Un prêtre prévient Ouattara: “Demain, les mêmes diront qu’ils ont été trahis par Satan”

Docteur en théologie, le Père Marius Hervé Djadji s’est prononcé sur le discours à la nation du président Alassane Ouattara, dans lequel le chef de l’Etat sortant s’est déclaré candidat à l’élection présidentielle d’octobre prochain. Dans la lettre ouverte ci-dessous, le Père Marius Hervé Djadji exhorte le Président Ouattara à reconsidérer sa décision du 06 août et à se retirer tranquillement de la course à la présidence de la République.

Le Père Marius Hervé Djadji pose 5 conditions à Ouattara pour sortir la tête haute

1.le président, je prends la parole en tant que citoyen ivoirien, prêtre, donc celui qui est appelé à annoncer, à dénoncer et à proposer au nom de l’amour de Dieu pour un vivre ensemble dont vous avez fait votre devise de gouvernance. Donc je ne peux pas me taire quand le cultivateur se pose des questions sur l’avenir de ses enfants, quand la vendeuse de manioc a peur, quand les enfants s’interrogent sur leur sort, quand les plus fragiles risquent d’avoir un AVC.

Se taire est souvent bénéfique quand le langage du silence est parlant, interpelant et bousculant. Mais si se taire devient un mutisme coupable, une méditation de collabo, une façon de trahir ceux qui ne peuvent pas parler, ceux qui murmurent, en ce moment ceux qui ont un nom doivent publiquement parler selon Mgr Helder Camara Ed Camara.

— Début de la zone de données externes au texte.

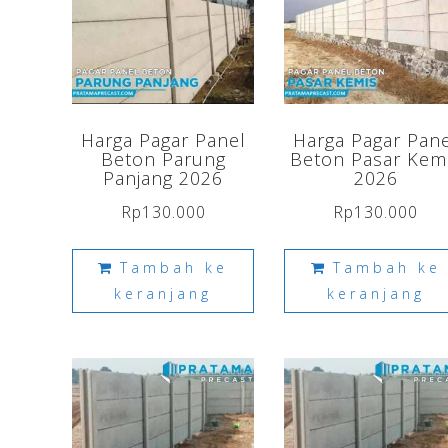
Harga Pagar Panel
Harga Pagar Pan
Beton Parung
Beton Pasar Kem
Panjang 2026
2026
Rp
130.000
Rp
130.000
Tambah ke
Tambah ke
keranjang
keranjang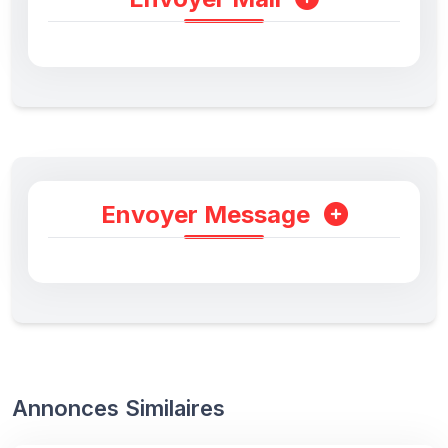
Envoyer Message
Annonces Similaires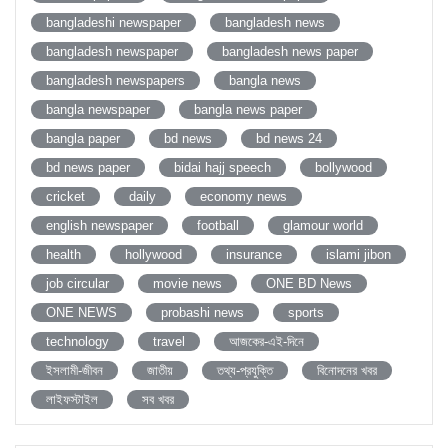
bangladeshi newspaper
bangladesh news
bangladesh newspaper
bangladesh news paper
bangladesh newspapers
bangla news
bangla newspaper
bangla news paper
bangla paper
bd news
bd news 24
bd news paper
bidai hajj speech
bollywood
cricket
daily
economy news
english newspaper
football
glamour world
health
hollywood
insurance
islami jibon
job circular
movie news
ONE BD News
ONE NEWS
probashi news
sports
technology
travel
আজকের-এই-দিনে
ইসলামী-জীবন
জাতীয়
তথ্য-প্রযুক্তি
বিনোদনের খবর
লাইফস্টাইল
সব খবর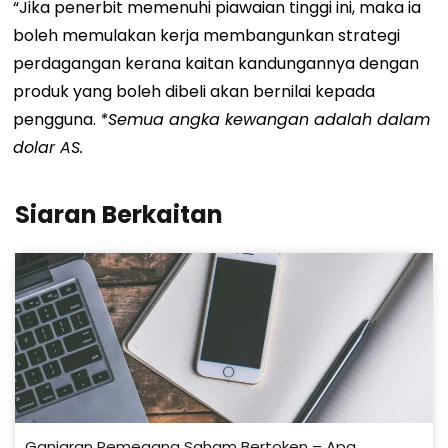
“Jika penerbit memenuhi piawaian tinggi ini, maka ia
boleh memulakan kerja membangunkan strategi
perdagangan kerana kaitan kandungannya dengan
produk yang boleh dibeli akan bernilai kepada
pengguna.
*Semua angka kewangan adalah dalam
dolar AS.
Siaran Berkaitan
Ganjaran Pemegang Saham Bertoken – Apa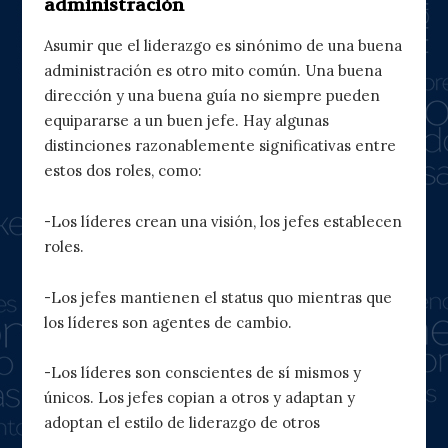
administración
Asumir que el liderazgo es sinónimo de una buena
administración es otro mito común. Una buena
dirección y una buena guía no siempre pueden
equipararse a un buen jefe. Hay algunas
distinciones razonablemente significativas entre
estos dos roles, como:
-Los líderes crean una visión, los jefes establecen
roles.
-Los jefes mantienen el status quo mientras que
los líderes son agentes de cambio.
-Los líderes son conscientes de sí mismos y
únicos. Los jefes copian a otros y adaptan y
adoptan el estilo de liderazgo de otros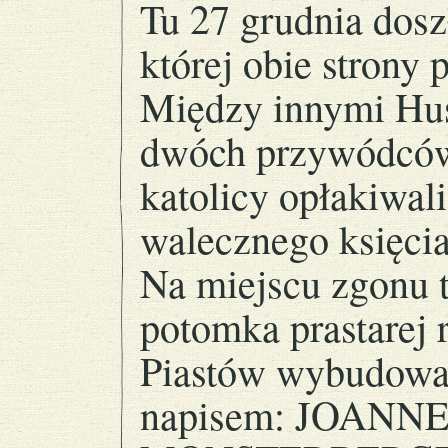
Tu 27 grudnia dosz
której obie strony p
Między innymi Husy
dwóch przywódców
katolicy opłakiwali
walecznego księcia
Na miejscu zgonu t
potomka prastarej 
Piastów wybudowan
napisem: JOANN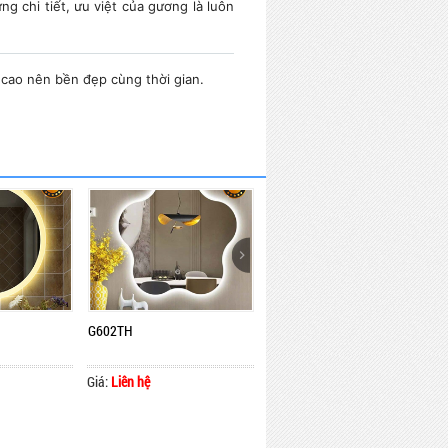
 chi tiết, ưu việt của gương là luôn
cao nên bền đẹp cùng thời gian.
G602TH
G602VH
Giá:
Liên hệ
Giá:
Liên hệ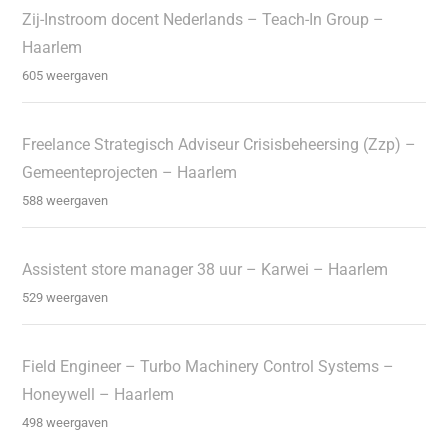
Zij-Instroom docent Nederlands – Teach-In Group –
Haarlem
605 weergaven
Freelance Strategisch Adviseur Crisisbeheersing (Zzp) –
Gemeenteprojecten – Haarlem
588 weergaven
Assistent store manager 38 uur – Karwei – Haarlem
529 weergaven
Field Engineer – Turbo Machinery Control Systems –
Honeywell – Haarlem
498 weergaven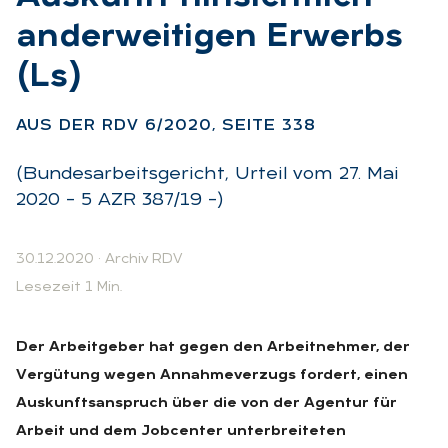
an­der­wei­ti­gen Er­werbs
(Ls)
:
AUS DER RDV 6/2020, SEI­TE 338
(Bundesarbeitsgericht, Urteil vom 27. Mai
2020 – 5 AZR 387/19 –)
30.12.2020
·
Archiv RDV
Lesezeit 1 Min.
Der Arbeitgeber hat gegen den Arbeitnehmer, der
Vergütung wegen Annahmeverzugs fordert, einen
Auskunftsanspruch über die von der Agentur für
Arbeit und dem Jobcenter unterbreiteten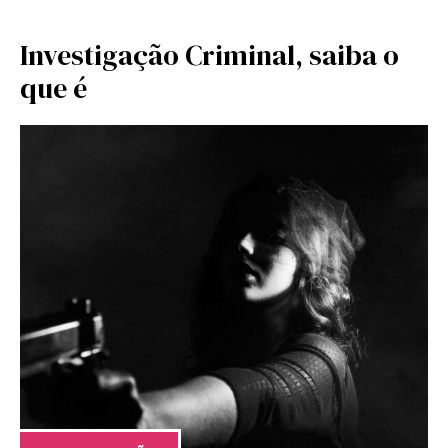
Investigação Criminal, saiba o
que é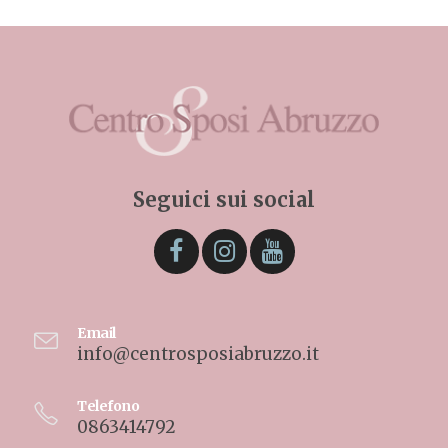
Seguici sui social
Email
info@centrosposiabruzzo.it
Telefono
0863414792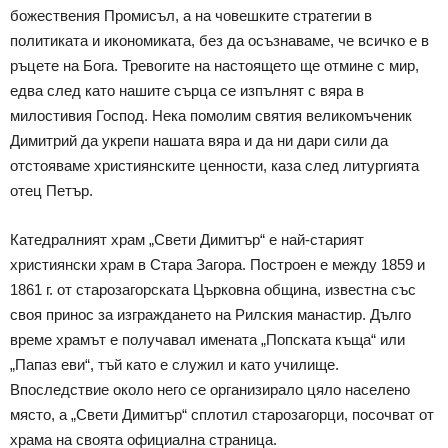
божествения Промисъл, а на човешките стратегии в
политиката и икономиката, без да осъзнаваме, че всичко е в
ръцете на Бога. Тревогите на настоящето ще отмине с мир,
едва след като нашите сърца се изпълнят с вяра в
милостивия Господ. Нека помолим святия великомъченик
Димитрий да укрепи нашата вяра и да ни дари сили да
отстояваме християнските ценности, каза след литургията
отец Петър.
Катедралният храм „Свети Димитър“ е най-старият
християнски храм в Стара Загора. Построен е между 1859 и
1861 г. от старозагорската Църковна община, известна със
своя принос за изграждането на Рилския манастир. Дълго
време храмът е получавал имената „Попската къща“ или
„Папаз еви“, тъй като е служил и като училище.
Впоследствие около него се организирало цяло населено
място, а „Свети Димитър“ сплотил старозагорци, посочват от
храма на своята официална страница.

Voilà pourquoi je parle au nom de ceux qui murmurent où qui peuvent perdre un poste ou un membre parce qu’ils ont osé parler alors que parler est le premier geste du bébé quand il rencontre le monde des vivants. Je précise que je parle en tant que Père Marius Hervé Djadji et non au nom de l’Eglise catholique de Côte d’Ivoire qui a pour chef le président de la Conférence Episcopale.

Notre rencontre à Taabo Dans les années 1995, j’ai été de ceux qui, agacé par la mauvaise interprétation du mot ivoirité, avaient un penchant pour vous parce que vous étiez pour moi victime d’une machination politique. J’assume cela parce que le chrétien ne peut pas accepter les questions d’identité exclusionnistes.

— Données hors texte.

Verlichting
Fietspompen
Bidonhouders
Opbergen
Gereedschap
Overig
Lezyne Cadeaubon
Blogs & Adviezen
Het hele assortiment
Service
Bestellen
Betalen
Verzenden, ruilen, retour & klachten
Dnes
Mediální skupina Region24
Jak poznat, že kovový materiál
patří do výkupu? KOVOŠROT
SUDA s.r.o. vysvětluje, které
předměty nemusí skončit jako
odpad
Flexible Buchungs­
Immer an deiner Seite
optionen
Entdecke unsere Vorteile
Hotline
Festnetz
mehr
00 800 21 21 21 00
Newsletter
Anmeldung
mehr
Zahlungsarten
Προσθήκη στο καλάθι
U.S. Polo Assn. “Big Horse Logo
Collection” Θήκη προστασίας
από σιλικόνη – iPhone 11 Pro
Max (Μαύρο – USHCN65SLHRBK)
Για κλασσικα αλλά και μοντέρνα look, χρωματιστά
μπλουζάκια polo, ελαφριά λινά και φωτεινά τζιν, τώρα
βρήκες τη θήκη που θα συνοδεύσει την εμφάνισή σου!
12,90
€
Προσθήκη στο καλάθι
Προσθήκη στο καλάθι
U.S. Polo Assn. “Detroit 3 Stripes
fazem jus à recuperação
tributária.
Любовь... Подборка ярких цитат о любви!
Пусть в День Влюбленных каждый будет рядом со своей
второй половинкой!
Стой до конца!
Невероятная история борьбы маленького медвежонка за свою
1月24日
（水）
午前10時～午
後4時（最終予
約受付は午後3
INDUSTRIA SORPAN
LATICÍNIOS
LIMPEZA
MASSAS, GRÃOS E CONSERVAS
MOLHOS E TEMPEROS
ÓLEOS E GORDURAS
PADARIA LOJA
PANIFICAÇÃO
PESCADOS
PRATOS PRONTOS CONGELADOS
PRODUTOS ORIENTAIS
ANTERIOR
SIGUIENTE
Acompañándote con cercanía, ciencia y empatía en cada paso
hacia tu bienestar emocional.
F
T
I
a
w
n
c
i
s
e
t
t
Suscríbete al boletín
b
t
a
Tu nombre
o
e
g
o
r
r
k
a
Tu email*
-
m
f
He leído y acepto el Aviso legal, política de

En 2002, lors d’une tournée à Taabo, en tant que stagiaire, j’ai été celui qui vous a reçu au nom de la paroisse avant que le curé et le vicaire ne rejoignent la délégation dans la salle des réunions de la paroisse. On était dans le bureau du curé avec l’actuel ambassadeur de Côte d’Ivoire en France.

J’ai rencontré un homme calme qui exprimait son amour pour la Côte d’Ivoire. Depuis ce jour l’on me traitait d’Alassaniste puisque c’est comme cela la Côte d’Ivoire. L’accession au pouvoir Le 19 septembre 2002, la Côte d’Ivoire va connaître une déchirure profonde avec l’avènement des rebelles. Selon ces derniers ils revendiquaient pour que vous soyez président de la République.

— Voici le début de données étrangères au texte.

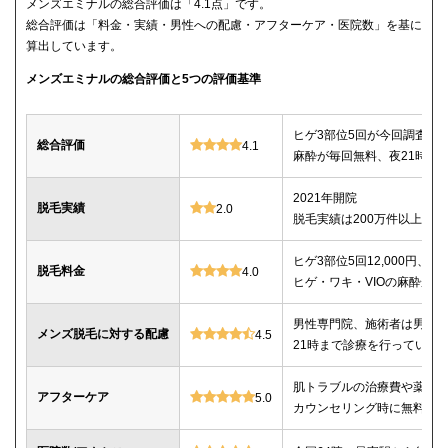
メンズエミナルの総合評価は「4.1点」です。
総合評価は「料金・実績・男性への配慮・アフターケア・医院数」を基に
算出しています。
メンズエミナルの総合評価と5つの評価基準
ヒゲ3部位5回が今回調査し
総合評価
4.1
麻酔が毎回無料、夜21時ま
2021年開院
脱毛実績
2.0
脱毛実績は200万件以上
ヒゲ3部位5回12,000円、ヒゲ
脱毛料金
4.0
ヒゲ・ワキ・VIOの麻酔が毎
男性専門院、施術者は男性o
メンズ脱毛に対する配慮
4.5
21時まで診療を行っている
肌トラブルの治療費や薬代
アフターケア
5.0
カウンセリング時に無料で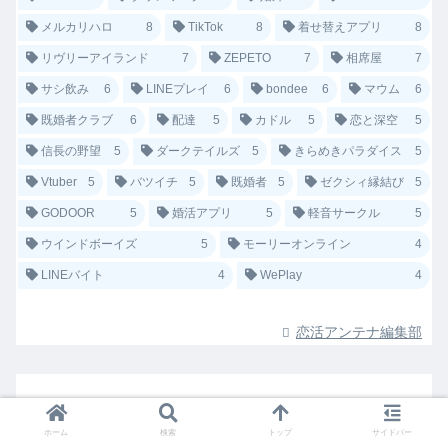
メルカリハロ
8
TikTok
8
着せ替えアプリ
8
リヴリーアイランド
7
ZEPETO
7
相席屋
7
サシ飲み
6
LINEプレイ
6
bondee
6
マウム
6
既婚者クラブ
6
配達
5
カドル
5
恋と深空
5
信長の野望
5
ダークテイルズ
5
きらめきパラダイス
5
Vtuber
5
バツイチ
5
既婚者
5
ゼクシィ縁結び
5
GODOOR
5
婚活アプリ
5
軽音サークル
5
ウインドボーイズ
5
モーリーオンライン
4
LINEバイト
4
WePlay
4
恋活アンテナ編集部
ホーム
検索
トップ
サイドバー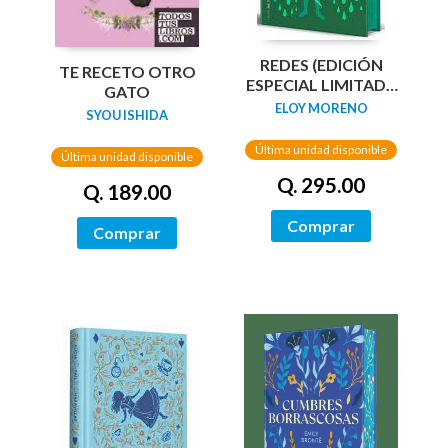
REDES (EDICIÓN
TE RECETO OTRO
ESPECIAL LIMITADA
GATO
GUARDAS DRAGÓN)
ELOY MORENO
SYOU ISHIDA
/ NETWORKS
Última unidad disponible
Última unidad disponible
Q. 295.00
Q. 189.00
Comprar
Comprar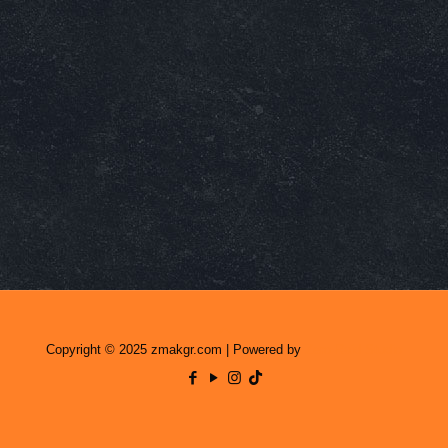
Copyright © 2025 zmakgr.com | Powered by
Zero Raid Studio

J’ai été l’un de ceux qui ont dit non à cette rébellion, dans la prière et à travers des réflexions parce que nous autres, avions pour seuls outils de combat, la prière et l’écrit. Notre éducation familiale et religieuse ainsi que notre culture ne nous conseillent pas de prendre des armes pour revendiquer. C’est ainsi que nous avons tous assisté à la pièce théâtrale de votre accession au pouvoir.